Die Antwoord singles chronology
| "Baby's on Fire" (2012) | "Fatty Boom Boom" (2012) | "Cookie Thumper!" (2013) |

= Fatty Boom Boom =

"Fatty Boom Boom" is a song by South African hip hop group Die Antwoord from their second studio album Ten$Ion. The song was written by DJ Hi-Tek, Ninja, and Yolandi Visser. The song's chorus is an interpolation of Carl Malcolm's 1975 reggae single "Hey Fattie Bum Bum". The song also references Masta Ace's "Slaughtahouse", Vanilla Ice's "Ice Ice Baby", M.I.A.'s "Jimmy" and Eminem's "My Name Is". The term derives from Jamaican Patois and remains commonly used in Jamaica since emerging in the late seventies.

The official music video for the song premiered on 16 October 2012 and generated controversy for some because of its usage of black body paint, as well as poking fun at Lady Gaga which triggered a response from her on Twitter.

== Music video ==
=== Background ===
The official music video for the song premiered on 16 October 2012. It was directed by Ninja, Terence Neale, and Saki Berg. Described by Die Antwoord, the video is a "bright and colourful African adventure, complete with wild animals, zef savages singing and dancing in the streets, and a special guest appearance by a sneaky little prawn star."

=== Synopsis ===
The video features a male Lady Gaga impersonator donning Gaga's meat dress during a tour of a "concrete jungle" in Johannesburg. Her guide (Dave Kibuuka) points out Die Antwoord, who are preparing to street-perform and she remarks that she wishes to tour with them, a reference to Die Antwoord's former label, Interscope Records, contacting them in March 2012 and informing them Gaga wished to have the band open for her during the Born This Way Ball, to which they declined. In the video, Gaga's minibus is hijacked while stopped at a robot and she flees in fear. During her escape she discovers the office of a gynecologist (Kagiso Lediga). She complains that there is something "really funny going on down there" before he removes a parktown prawn from her vagina. The scene is based on a drawing by Anton Kannemeyer titled "Black Gynecologist". After leaving the office, she is chased and eaten by a lion. In between the scenes of Gaga are scenes of Yo-Landi, Ninja, and DJ Hi-Tek performing, most scenes showing them in full body paint including blackface.

=== Controversies ===
The day after the video was released, Lady Gaga tweeted "i fink u freaky but you don't have a hit. hundred thousand tickets sold in SA (South Africa) #thatsmyshit" and "i guess its not a good idea to tell someone you're a fan." Die Antwoord replied on Facebook by saying "even tho u r 'larger' than us... we still cooler than u... plus we don't have prawns in our private parts... haha!"

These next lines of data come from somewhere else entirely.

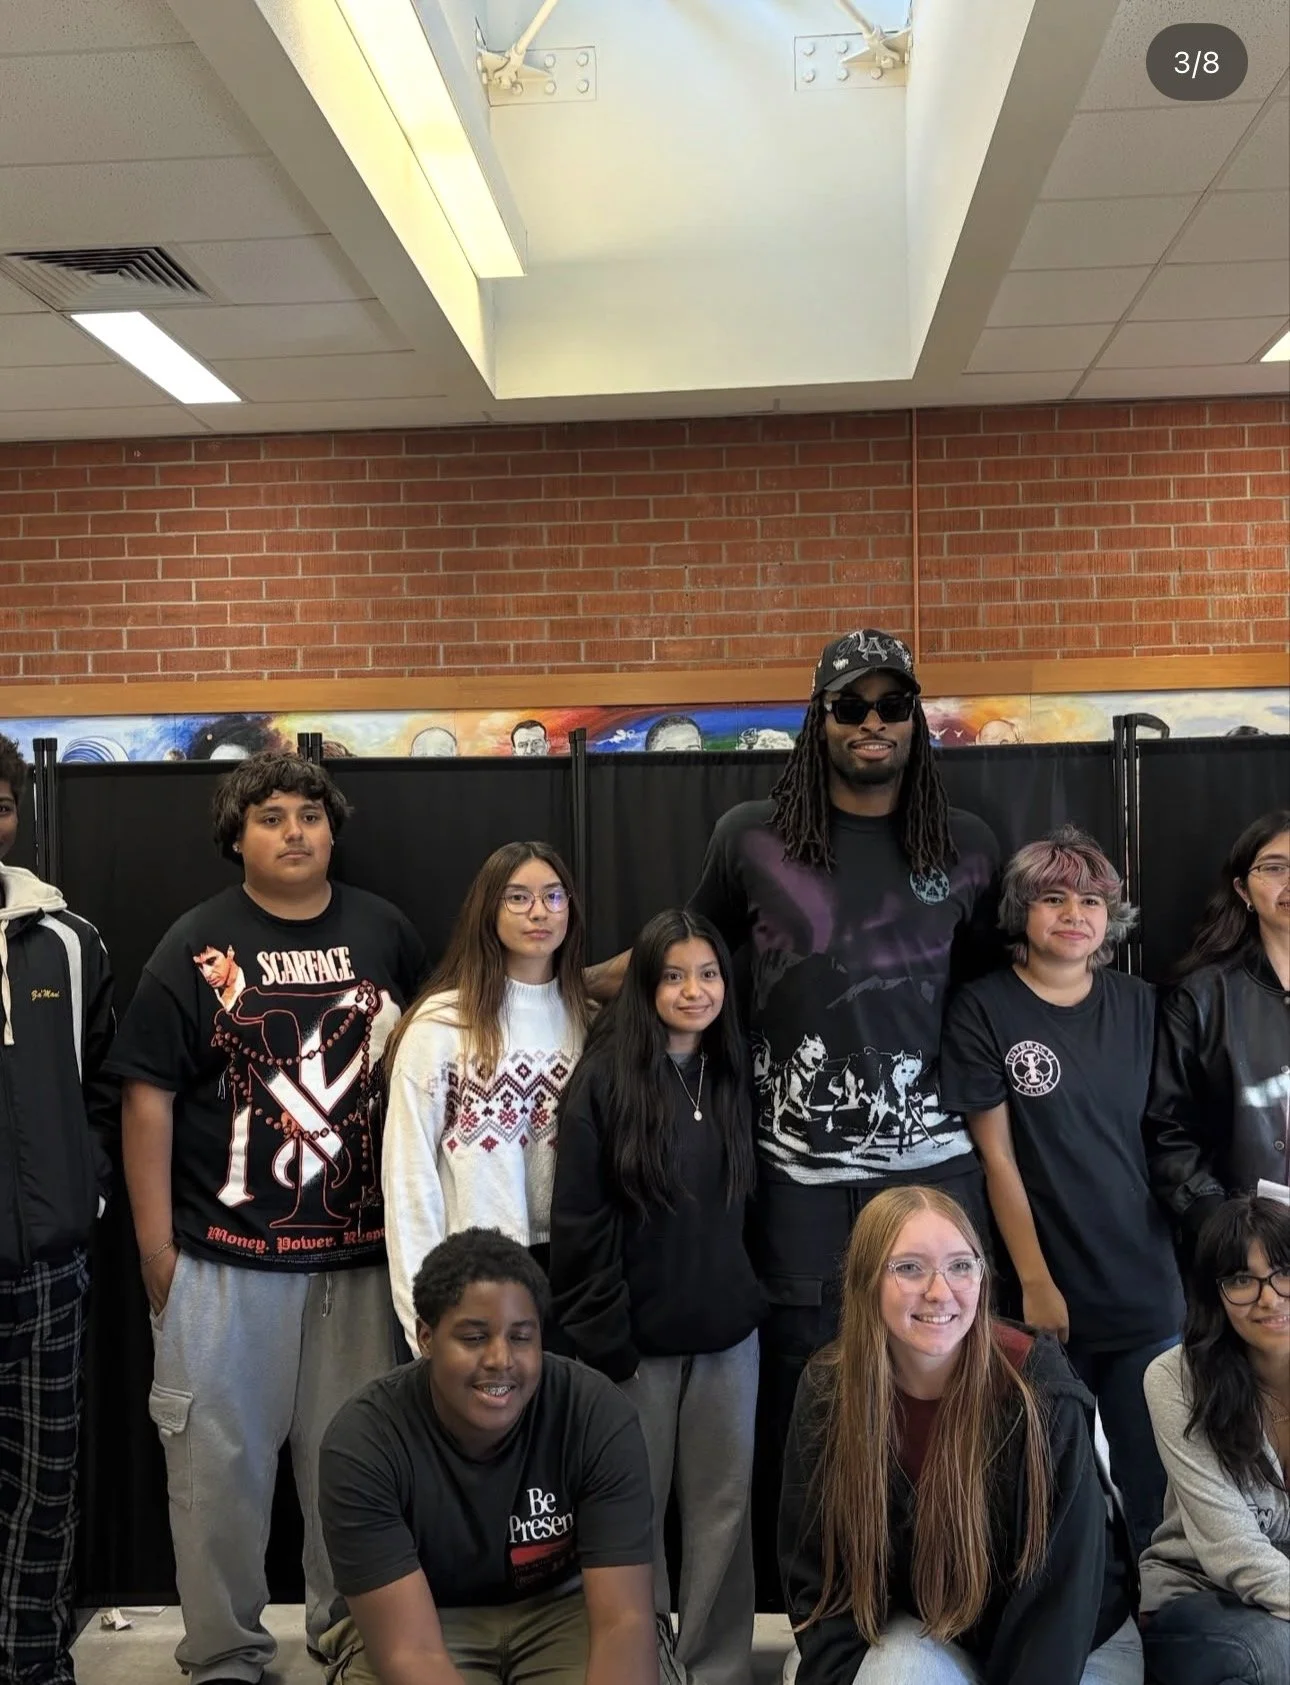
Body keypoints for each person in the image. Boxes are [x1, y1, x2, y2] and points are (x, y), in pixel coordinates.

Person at [590, 631, 1003, 1588]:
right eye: (849, 706)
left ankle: (941, 1596)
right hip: (796, 1187)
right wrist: (529, 985)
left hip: (935, 1177)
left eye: (891, 705)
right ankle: (826, 1613)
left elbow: (998, 994)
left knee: (941, 1400)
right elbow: (676, 958)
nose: (872, 723)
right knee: (811, 1410)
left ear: (914, 721)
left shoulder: (969, 845)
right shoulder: (750, 837)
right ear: (818, 720)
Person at [108, 750, 426, 1685]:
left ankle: (350, 1643)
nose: (294, 831)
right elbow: (147, 1096)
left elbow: (436, 1061)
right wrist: (158, 1247)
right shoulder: (195, 942)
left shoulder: (386, 931)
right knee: (217, 1483)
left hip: (363, 1265)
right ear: (236, 836)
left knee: (358, 1476)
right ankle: (225, 1656)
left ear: (334, 829)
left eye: (310, 815)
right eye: (272, 816)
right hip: (225, 1262)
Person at [779, 1185, 1142, 1685]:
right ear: (866, 1282)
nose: (939, 1290)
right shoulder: (828, 1390)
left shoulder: (1039, 1393)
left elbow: (1062, 1599)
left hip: (1072, 1645)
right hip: (931, 1634)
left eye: (960, 1265)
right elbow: (817, 1577)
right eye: (909, 1268)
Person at [939, 826, 1183, 1557]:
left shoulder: (1143, 1004)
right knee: (1043, 1487)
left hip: (1146, 1288)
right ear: (1021, 909)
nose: (1074, 912)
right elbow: (998, 1160)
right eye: (1052, 897)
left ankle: (1154, 1631)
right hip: (1042, 1294)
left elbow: (1167, 1138)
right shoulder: (982, 1009)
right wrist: (1038, 1285)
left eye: (1091, 899)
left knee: (1153, 1490)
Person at [550, 909, 764, 1685]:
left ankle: (716, 1665)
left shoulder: (736, 1069)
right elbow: (579, 1218)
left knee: (723, 1512)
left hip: (729, 1339)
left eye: (708, 973)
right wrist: (606, 1337)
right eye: (673, 974)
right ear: (645, 985)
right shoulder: (605, 1077)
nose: (693, 989)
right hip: (633, 1343)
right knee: (630, 1517)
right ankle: (644, 1664)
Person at [317, 1228, 660, 1685]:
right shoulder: (364, 1442)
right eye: (475, 1337)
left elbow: (623, 1622)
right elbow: (409, 1651)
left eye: (521, 1338)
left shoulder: (596, 1415)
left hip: (566, 1610)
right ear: (425, 1337)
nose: (501, 1359)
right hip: (425, 1617)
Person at [0, 734, 117, 1685]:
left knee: (43, 1486)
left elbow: (104, 1086)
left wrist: (93, 1186)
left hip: (49, 1264)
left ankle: (33, 1662)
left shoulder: (69, 940)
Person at [382, 843, 591, 1355]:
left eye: (553, 896)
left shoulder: (590, 1022)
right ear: (487, 911)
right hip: (471, 1274)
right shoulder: (440, 1026)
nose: (539, 911)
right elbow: (409, 1182)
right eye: (517, 898)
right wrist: (421, 1323)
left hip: (573, 1278)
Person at [1139, 1196, 1289, 1685]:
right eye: (1242, 1280)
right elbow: (1233, 1549)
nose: (1269, 1299)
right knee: (1273, 1652)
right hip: (1199, 1592)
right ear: (1215, 1293)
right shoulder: (1176, 1379)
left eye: (1284, 1271)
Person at [1145, 810, 1290, 1265]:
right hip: (1246, 1249)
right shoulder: (1202, 998)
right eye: (1275, 867)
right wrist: (1222, 1228)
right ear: (1243, 890)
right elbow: (1168, 1133)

Yo-Landi with her body painted black.

Aisha Harris of Slate criticized the band's usage of blackface: they failed "to bring anything fresh to the subject. Instead, they borrow loaded imagery for a cheap thrill, and do little with the horrific history behind it"; "in line with the—some say false—persona they have carved out for themselves as rebellious, in-your-face provocateurs who are meant to bring a voice to the disenfranchised." Hearty magazine also took position, stating the video was "a gimmick using the shock value of a horrifically racist part of history."